The draughtsboard shark, Cephaloscyllium isabellum, is a catshark of the family Scyliorhinidae endemic to New Zealand. It is found in the southwest Pacific Ocean at depths of between 18 and 220 m. It is commonly known in New Zealand as the Carpet Shark [1].

The Draughtsboard Swellshark grows to about 1 m in length, and can expand its body by taking in air or water to make it appear larger to predators. It can be found in crevices and caves of rocky reefs during the day, but may move to adjacent sandy areas at night, and feeds on fishes and invertebrates. Adults segregate by sex. Reproduction is oviparous.
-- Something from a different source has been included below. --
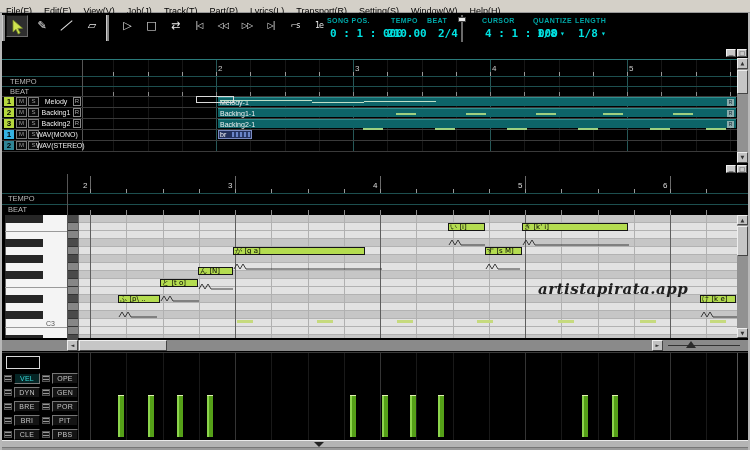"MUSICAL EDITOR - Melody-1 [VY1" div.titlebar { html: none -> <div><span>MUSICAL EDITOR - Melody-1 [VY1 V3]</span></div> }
This shark has been reported to be able to bark like a large dog, something unusual among sharks who are mostly silent creatures. According to shark expert R. Aiden Martin: "if caught by net or hook and line and rapidly hauled to the surface, a Draughtsboard Shark may sometimes inflate with air instead of water. The cardiac sphincter renders the Draughtsboard Shark's stomach reasonably air-tight. But when the inflated shark must relieve that gastric pressure, the cardiac sphincter functions in a way that may be termed less-than-refined. When the sphincter relaxes, trapped air passes out the shark's stomach in an explosive rush, creating a hoarse 'bark' as it goes."[2]